Несколько страниц отданы веселым зарисовкам, по большей части карикатурам. Главный, суровый и непоколебимый, Дон-Кихот в пару к Слоуну-Санчо. Боб Страннинг в виде получеловеческого гибрида, подключенного к своему компьютеру. Мой Андертон-Пуллит в защитных очках и летном шлеме; ученическая влюбленность Коньмана в нового преподавателя изображена самым безжалостным образом; мисс Дерзи предстала в образе очкастой сельской учительницы в чулках, а рядом — рычащий Скунс-ротвейлер. Даже я там есть — горбатый, весь в черном, свисаю с Колокольной башни с пухленькой Китти-Эсмеральдой под мышкой.
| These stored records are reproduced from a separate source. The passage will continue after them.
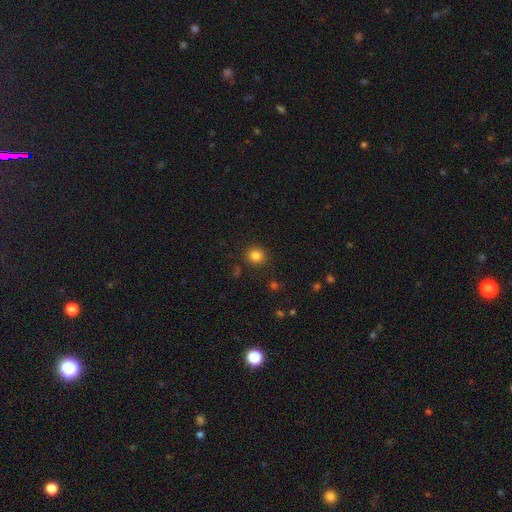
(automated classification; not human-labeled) This is clearly a smooth galaxy (83%). How rounded: clearly round (88%). Merging: clearly none (90%).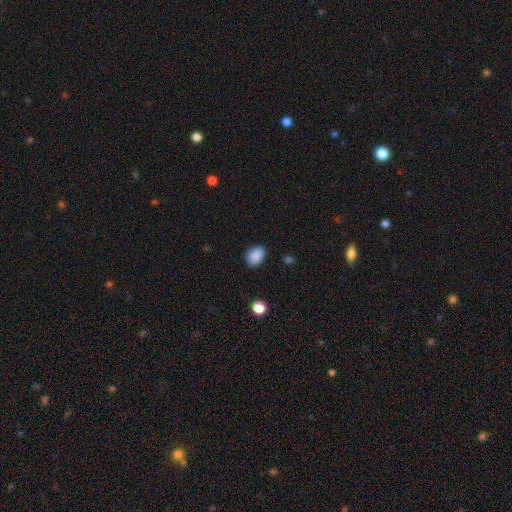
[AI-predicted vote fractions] Q: Smooth or featured?
A: smooth (88%); runner-up: star or artifact (8%)
Q: How rounded?
A: in between (69%); runner-up: round (30%)
Q: Merging?
A: none (82%); runner-up: minor disturbance (14%)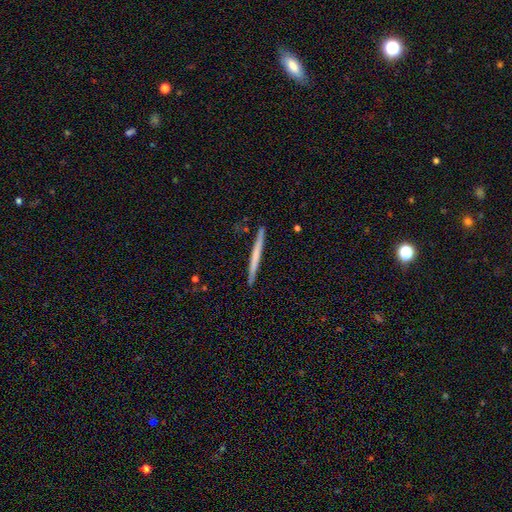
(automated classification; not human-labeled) This appears to be a smooth galaxy with no disk features (54%) that is cigar-shaped (97%). Merging: none (91%).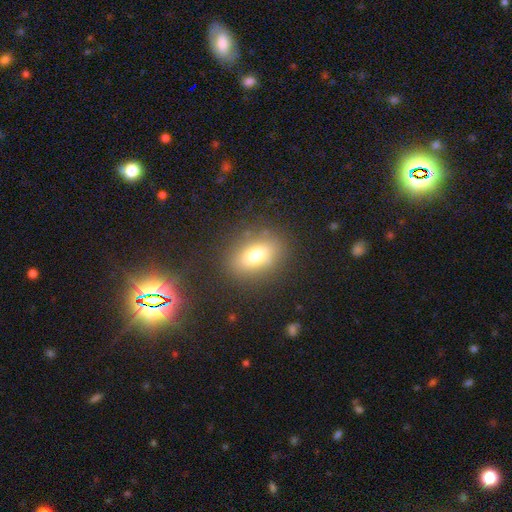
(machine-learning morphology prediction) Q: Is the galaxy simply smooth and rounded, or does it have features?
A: smooth — 74%.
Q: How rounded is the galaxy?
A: in between — 77%.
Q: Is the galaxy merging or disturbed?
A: none — 83%.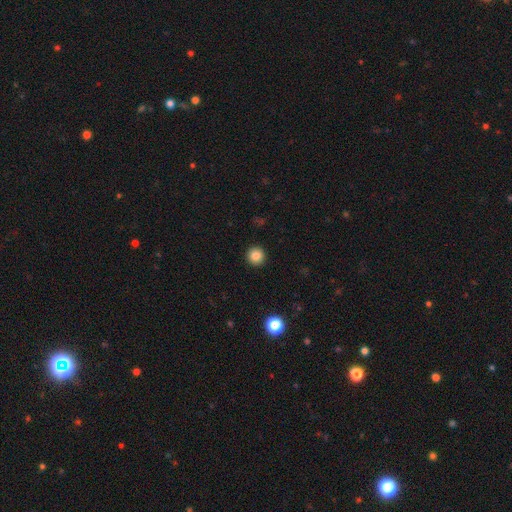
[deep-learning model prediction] Overall: smooth (84%). How rounded: round (96%). Merging: none (94%).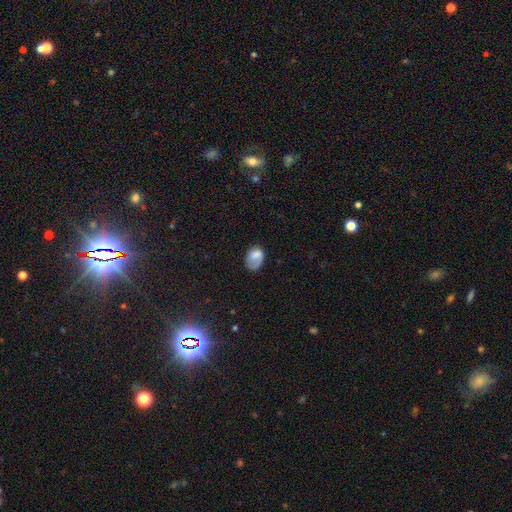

Это вызвало у меня улыбку и в то же время некоторую неловкость. Что тут говорить, я всегда питал слабость к Китти Чаймилк. Все в рамках приличия, как вы понимаете, но я и представить себе не мог, что это так чертовски заметно. Интересно, замечает ли это Китти.
Черт бы его побрал, подумал я. Я ведь с самого начала знал, что Кин молодой да ранний. И все-таки он мне нравился. Да и сейчас нравится, по правде говоря.
Р. Честли. Латынь. Преданный выпускник «Сент-Освальда». За шестьдесят, курит, тучен, сам стрижется. Носит одну и ту же коричневую твидовую куртку с заплатами на локтях (ну, это ты врешь, остряк-самоучка: в День собраний и на похороны я надеваю синий костюм); из увлечений — дразнить начальство и заигрывать с учительницей французского. Мальчики странным образом привязаны к нему (а Колин Коньман — забыл?); камень на шее Б. Страннинга. Безвреден.